How to specify recipients in a file and send mail using "mail -t" option
 
Hi,
I want to specify the recipients and the subject to a file and mail program can read this info from this file.
From man pages I read that "-t" option is used:

"The message to be sent is expected to contain a message header with 'To:', 'Cc:', or 'Bcc:' fields giving its recipients.
Recipients specified on the command line are ignored."
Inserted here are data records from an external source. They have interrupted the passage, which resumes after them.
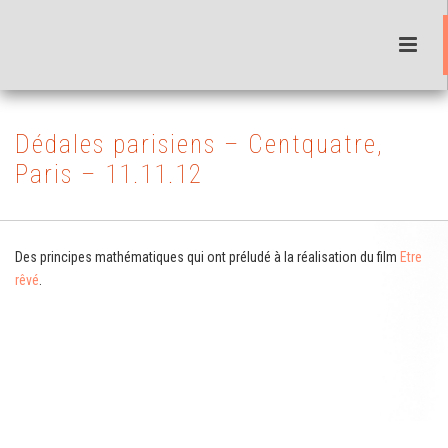
Dédales parisiens – Centquatre,
Paris – 11.11.12
Des principes mathématiques qui ont préludé à la réalisation du film
Etre
rêvé
.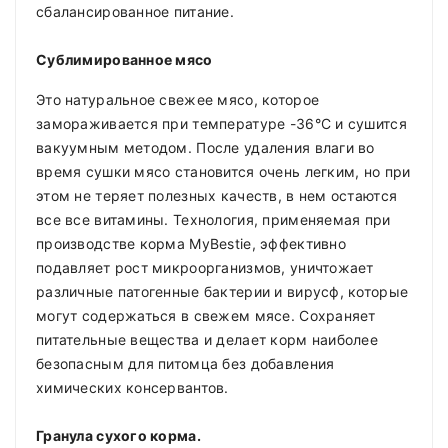
сбалансированное питание.
Сублимированное мясо
Это натуральное свежее мясо, которое
замораживается при температуре -36°С и сушится
вакуумным методом. После удаления влаги во
время сушки мясо становится очень легким, но при
этом не теряет полезных качеств, в нем остаются
все все витамины. Технология, применяемая при
производстве корма MyBestie, эффективно
подавляет рост микроорганизмов, уничтожает
различные патогенные бактерии и вирусф, которые
могут содержаться в свежем мясе. Сохраняет
питательные вещества и делает корм наиболее
безопасным для питомца без добавления
химических консервантов.
Гранула сухого корма.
I specify the recipients in the file as below:

[root@suitecrm ~]# cat example

From: me@myhost.com
To: user@example.com

Hi, this is my message, and I'm sending it to you!
.
[root@suitecrm ~]#


and I give the command:
[root@suitecrm ~]# mail -s test -q example -t <<<EOF

but it does not read the recipients:

[root@suitecrm ~]# mail -s test -q example -t <<<EOF
No recipients specified
"/root/dead.letter" 14/286
[root@suitecrm ~]#

Please help me how to configure the recipients in the file.

Thank you

jpollard 12-31-2015 11:17 AM

What works is giving it a body.

I think the error is coming from an EOF occurring too soon in the data stream, causing mail to not parse the data. It works if you give a blank line before the EOF.

try using:
Code:

echo "" | mail -s test -q example -t
This adds a blank line to the data (which appears to get stripped off in parsing). You can also do this in a script with a here stream following.

PS: it took several tests to figure out what the issue was. Mail is handled in stanzas - the addressing is a block, then the body is a sequence of blocks... What I THINK is being misinterpreted is that the stanza gets separated by a blank line. Once the file from the -q is loaded it doesn't interpret the EOF of that file as the end of the stanza containing the body - and an immediate EOF causes a parsing failure. This does allow for things like standard headers and body, then appending a custom body to the message (as in a here document, or adding a report file as the rest of the body through redirecting stdin).

mkolici 01-04-2016 04:24 AM

Hi jpollard,
It works perfectly. Thank you for your understandable explanation.